La Symphonie des Alpes de Richard Strauss, qui date de 1915, est souvent considérée comme une grosse machine orchestrale, qui utilise un effectif monumental. Elle est vue parfois aussi comme une démonstration de grandiloquence gratuite, accompagnée de thèmes lyriques qui sont sans doute évocateurs, mais à l’inspiration facile et au sentimentalisme appuyé. La réalité est à nuancer, comme nous l’avons précisé lorsque nous avons présenté ici même, le 3 mars 2020, la version investie de Vasily Petrenko à la tête de l’Orchestre Philharmonique d’Oslo parue chez Lawo. La partition de Richard Strauss n’est peut-être pas la plus subtile de celles qu’il a composées, mais son impact physique et émotionnel est considérable, en particulier en salle de concert (un peu comme Les Planètes de Gustav Holst, écrites un an plus tard). On ne peut nier la beauté plastique des images liées au départ dans la nuit, au lever du soleil, aux chants d’oiseaux et à la découverte des prairies, aux échos de cascades, à l’orage violent dont la fureur se répercute sur les sommets montagneux, avant cette sérénité qui s’installe au bout du parcours, quand le soleil se couche.
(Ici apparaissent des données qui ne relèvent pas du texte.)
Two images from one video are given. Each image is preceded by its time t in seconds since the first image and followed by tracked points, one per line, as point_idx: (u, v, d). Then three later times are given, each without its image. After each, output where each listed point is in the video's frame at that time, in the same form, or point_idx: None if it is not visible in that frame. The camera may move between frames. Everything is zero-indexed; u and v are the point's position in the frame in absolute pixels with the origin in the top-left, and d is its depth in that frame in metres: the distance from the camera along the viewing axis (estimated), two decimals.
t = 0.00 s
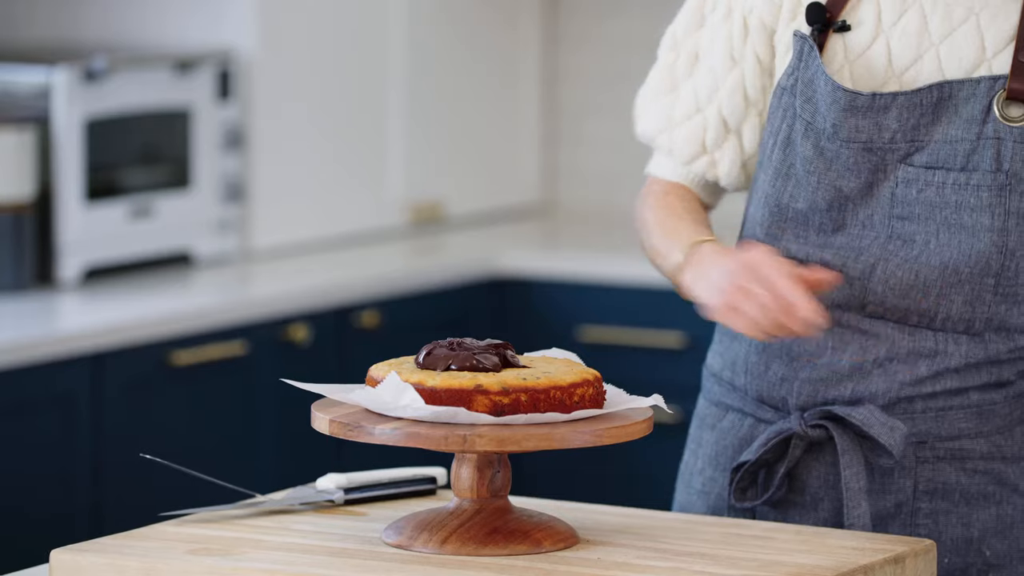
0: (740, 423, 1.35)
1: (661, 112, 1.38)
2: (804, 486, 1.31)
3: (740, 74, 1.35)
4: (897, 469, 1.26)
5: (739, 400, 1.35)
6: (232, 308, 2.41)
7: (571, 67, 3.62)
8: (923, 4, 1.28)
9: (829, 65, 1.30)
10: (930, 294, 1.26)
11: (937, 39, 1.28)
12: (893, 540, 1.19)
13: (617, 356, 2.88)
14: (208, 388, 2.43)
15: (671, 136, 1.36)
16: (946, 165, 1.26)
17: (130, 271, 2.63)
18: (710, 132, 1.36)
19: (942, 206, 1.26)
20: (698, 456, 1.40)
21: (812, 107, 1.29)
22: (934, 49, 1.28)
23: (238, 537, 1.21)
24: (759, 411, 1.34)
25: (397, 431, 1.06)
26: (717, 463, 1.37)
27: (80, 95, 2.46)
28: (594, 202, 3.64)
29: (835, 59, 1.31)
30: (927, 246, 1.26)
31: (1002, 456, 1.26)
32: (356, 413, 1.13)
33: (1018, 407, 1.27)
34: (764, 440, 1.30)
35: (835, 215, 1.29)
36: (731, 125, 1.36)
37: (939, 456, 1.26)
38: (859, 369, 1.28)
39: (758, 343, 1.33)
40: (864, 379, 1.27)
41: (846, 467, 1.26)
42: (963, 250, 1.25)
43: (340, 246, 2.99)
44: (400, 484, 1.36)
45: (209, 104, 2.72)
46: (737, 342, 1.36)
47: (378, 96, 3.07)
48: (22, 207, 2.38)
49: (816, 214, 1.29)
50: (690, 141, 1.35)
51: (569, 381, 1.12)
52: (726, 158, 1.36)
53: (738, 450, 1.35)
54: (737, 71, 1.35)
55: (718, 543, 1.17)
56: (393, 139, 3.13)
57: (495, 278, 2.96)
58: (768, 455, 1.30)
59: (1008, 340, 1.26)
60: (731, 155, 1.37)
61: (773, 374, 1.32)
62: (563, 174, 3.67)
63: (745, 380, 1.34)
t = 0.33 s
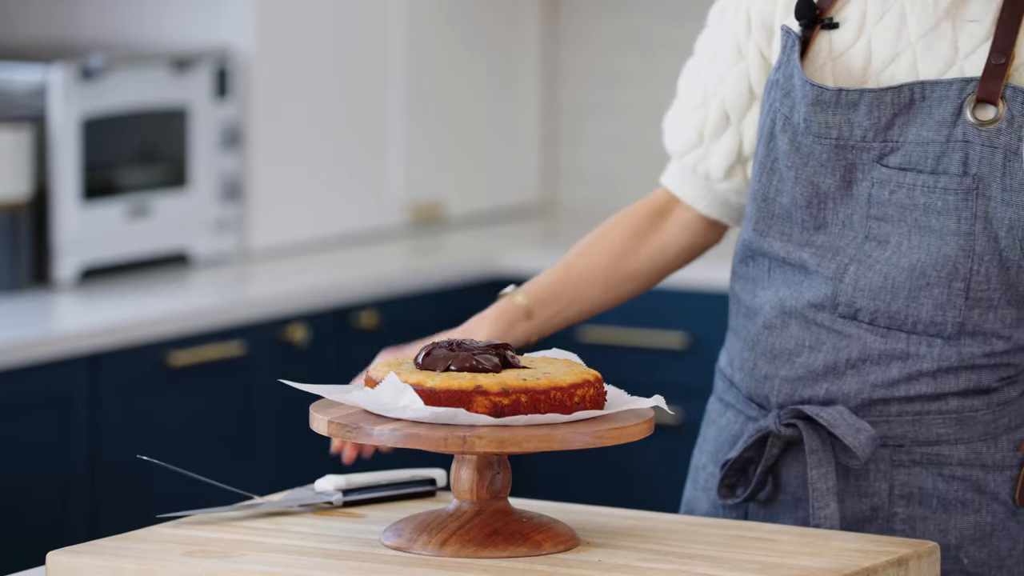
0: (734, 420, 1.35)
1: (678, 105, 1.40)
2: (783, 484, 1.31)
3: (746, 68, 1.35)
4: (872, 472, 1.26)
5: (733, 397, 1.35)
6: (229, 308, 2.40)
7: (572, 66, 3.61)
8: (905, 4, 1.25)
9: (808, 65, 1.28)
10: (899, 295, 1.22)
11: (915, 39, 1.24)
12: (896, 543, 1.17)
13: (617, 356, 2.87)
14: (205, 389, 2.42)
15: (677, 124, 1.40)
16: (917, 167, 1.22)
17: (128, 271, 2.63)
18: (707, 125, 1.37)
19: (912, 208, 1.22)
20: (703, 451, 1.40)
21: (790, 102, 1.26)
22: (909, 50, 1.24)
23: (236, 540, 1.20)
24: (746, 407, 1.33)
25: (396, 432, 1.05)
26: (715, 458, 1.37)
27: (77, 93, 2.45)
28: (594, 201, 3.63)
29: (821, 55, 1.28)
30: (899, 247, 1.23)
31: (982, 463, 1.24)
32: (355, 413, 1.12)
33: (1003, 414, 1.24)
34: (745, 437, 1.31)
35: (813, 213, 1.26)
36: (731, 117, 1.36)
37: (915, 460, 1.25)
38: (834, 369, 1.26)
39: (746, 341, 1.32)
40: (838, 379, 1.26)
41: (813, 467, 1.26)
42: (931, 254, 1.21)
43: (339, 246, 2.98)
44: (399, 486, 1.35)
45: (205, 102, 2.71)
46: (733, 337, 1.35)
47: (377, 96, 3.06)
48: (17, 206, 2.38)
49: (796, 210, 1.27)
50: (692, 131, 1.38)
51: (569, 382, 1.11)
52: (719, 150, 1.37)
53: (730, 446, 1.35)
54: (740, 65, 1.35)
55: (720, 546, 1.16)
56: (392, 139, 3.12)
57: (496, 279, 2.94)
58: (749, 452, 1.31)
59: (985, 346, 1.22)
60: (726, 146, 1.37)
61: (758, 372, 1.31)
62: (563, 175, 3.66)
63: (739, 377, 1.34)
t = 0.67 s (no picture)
0: (700, 425, 1.29)
1: (631, 113, 1.35)
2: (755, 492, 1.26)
3: (704, 69, 1.30)
4: (846, 475, 1.22)
5: (700, 402, 1.29)
6: (227, 308, 2.39)
7: (572, 65, 3.60)
8: None
9: (779, 54, 1.25)
10: (870, 284, 1.19)
11: (886, 28, 1.21)
12: (900, 544, 1.16)
13: (619, 357, 2.85)
14: (205, 389, 2.41)
15: (634, 131, 1.34)
16: (886, 151, 1.19)
17: (125, 271, 2.62)
18: (666, 129, 1.32)
19: (880, 191, 1.19)
20: (667, 459, 1.35)
21: (756, 89, 1.23)
22: (878, 41, 1.21)
23: (234, 542, 1.18)
24: (711, 416, 1.28)
25: (395, 433, 1.04)
26: (681, 467, 1.32)
27: (74, 91, 2.44)
28: (595, 200, 3.62)
29: (788, 45, 1.25)
30: (867, 234, 1.19)
31: (955, 463, 1.21)
32: (352, 414, 1.11)
33: (975, 414, 1.21)
34: (715, 444, 1.26)
35: (777, 201, 1.22)
36: (690, 119, 1.31)
37: (890, 463, 1.21)
38: (805, 371, 1.21)
39: (710, 346, 1.27)
40: (811, 381, 1.21)
41: (789, 473, 1.21)
42: (901, 238, 1.18)
43: (338, 246, 2.97)
44: (399, 488, 1.34)
45: (204, 100, 2.70)
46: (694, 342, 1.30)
47: (377, 97, 3.05)
48: (13, 205, 2.37)
49: (759, 199, 1.22)
50: (652, 135, 1.32)
51: (570, 383, 1.09)
52: (679, 154, 1.32)
53: (699, 452, 1.29)
54: (700, 66, 1.30)
55: (721, 547, 1.15)
56: (392, 139, 3.11)
57: (497, 278, 2.94)
58: (720, 459, 1.26)
59: (957, 338, 1.18)
60: (685, 150, 1.31)
61: (724, 378, 1.26)
62: (564, 174, 3.65)
63: (703, 381, 1.28)
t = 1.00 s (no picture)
0: (677, 431, 1.28)
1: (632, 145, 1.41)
2: (739, 493, 1.25)
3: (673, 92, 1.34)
4: (833, 473, 1.20)
5: (674, 408, 1.28)
6: (223, 308, 2.38)
7: (572, 64, 3.59)
8: None
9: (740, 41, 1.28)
10: (847, 267, 1.20)
11: (842, 10, 1.23)
12: (902, 547, 1.15)
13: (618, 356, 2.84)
14: (201, 388, 2.40)
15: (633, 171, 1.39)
16: (851, 129, 1.21)
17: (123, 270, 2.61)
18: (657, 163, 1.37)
19: (849, 169, 1.20)
20: (642, 467, 1.34)
21: (719, 78, 1.27)
22: (837, 23, 1.23)
23: (231, 544, 1.17)
24: (692, 419, 1.27)
25: (393, 434, 1.03)
26: (660, 473, 1.30)
27: (70, 89, 2.42)
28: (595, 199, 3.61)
29: (746, 37, 1.28)
30: (837, 215, 1.20)
31: (941, 460, 1.20)
32: (351, 416, 1.10)
33: (958, 411, 1.21)
34: (699, 446, 1.24)
35: (743, 189, 1.24)
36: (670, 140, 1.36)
37: (877, 459, 1.19)
38: (787, 364, 1.21)
39: (684, 349, 1.26)
40: (797, 374, 1.21)
41: (779, 471, 1.20)
42: (873, 216, 1.19)
43: (336, 246, 2.96)
44: (398, 490, 1.33)
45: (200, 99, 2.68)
46: (668, 347, 1.29)
47: (376, 96, 3.05)
48: (10, 204, 2.36)
49: (725, 189, 1.25)
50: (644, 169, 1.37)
51: (570, 384, 1.09)
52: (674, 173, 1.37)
53: (677, 458, 1.28)
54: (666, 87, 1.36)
55: (723, 549, 1.14)
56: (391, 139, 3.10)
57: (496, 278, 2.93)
58: (702, 462, 1.24)
59: (936, 320, 1.18)
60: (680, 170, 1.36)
61: (702, 379, 1.25)
62: (563, 173, 3.64)
63: (679, 387, 1.27)
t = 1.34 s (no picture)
0: (689, 427, 1.33)
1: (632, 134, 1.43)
2: (749, 491, 1.29)
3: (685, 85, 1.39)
4: (842, 471, 1.26)
5: (687, 404, 1.33)
6: (223, 308, 2.36)
7: (573, 62, 3.58)
8: None
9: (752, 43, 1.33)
10: (857, 266, 1.25)
11: (852, 12, 1.28)
12: (905, 549, 1.14)
13: (618, 356, 2.83)
14: (199, 389, 2.39)
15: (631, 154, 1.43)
16: (861, 129, 1.26)
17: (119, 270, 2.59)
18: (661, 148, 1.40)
19: (859, 168, 1.26)
20: (654, 465, 1.38)
21: (729, 78, 1.33)
22: (848, 24, 1.29)
23: (229, 546, 1.16)
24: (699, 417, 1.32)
25: (392, 436, 1.03)
26: (671, 469, 1.35)
27: (67, 87, 2.41)
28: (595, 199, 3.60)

Il s’agit d’une œuvre qui requiert l’art de tirer de son contenu « la substantifique moelle » pour ne pas la transformer en un banal album de cartes postales à feuilleter avec nonchalance ou distraction.

Par le passé, quelques chefs d’orchestre l’ont bien compris et ont souligné la puissance évocatrice, mais aussi poétique, de cet hommage aux Alpes, à commencer par Richard Strauss lui-même, en 1941, référence fondamentale, avant, sans ordre de préséance, Herbert von Karajan, Rudolf Kempe, Georg Solti, Bernard Haitink ou Giuseppe Sinopoli (un concert en DVD), et, parmi de plus récents, Mariss Jansons, Daniel Harding ou Vasily Petrenko, cité plus avant, convaincant grâce à un geste impérieux, net et précis. Qu’en est-il de la présente version, enregistrée en public lors des concerts des 22 et 24 février 2019 donnés au Konzerthaus de Berlin par le Rundfunk-Sinfonieorchester local, avec à sa tête Vladimir Jurowski, son directeur musical depuis 2017 dont le mandat a récemment été prolongé jusqu’en 2027 ? 

Né à Moscou en 1972 au sein d’un milieu très musical (le père, Mikhail, et le frère cadet, Dmitri, sont chefs d’orchestre, et la sœur, Maria, pianiste), Vladimir Jurowski étudie au Conservatoire de Moscou et est pour un temps assistant de Gennadi Rozhdestvensky. La famille s’installe en Allemagne en 1990, le jeune Vladimir poursuit ses études à Dresde sous la férule de Colin Davis, puis à Berlin. Sa carrière commence tôt ; il sera directeur musical de plusieurs formations : le Philharmonique de Londres ou l’Orchestre Symphonique d’Etat de Russie Evgeny Svetlanov, mais aussi du Festival de Glyndebourne entre 2001 et 2013. Sans oublier de nombreuses prestations dans des maisons d’opéras prestigieuses, comme le Metropolitan ou l’Opéra de Paris. En 2020, Vladimir Jurowski est nommé en plus directeur musical du Bayerisches Staatsorchester. Il est à la tête d’une imposante discographie chez Pentatone, où se côtoient, pour ne citer qu’eux, Mahler, Britten ou Chostakovitch. 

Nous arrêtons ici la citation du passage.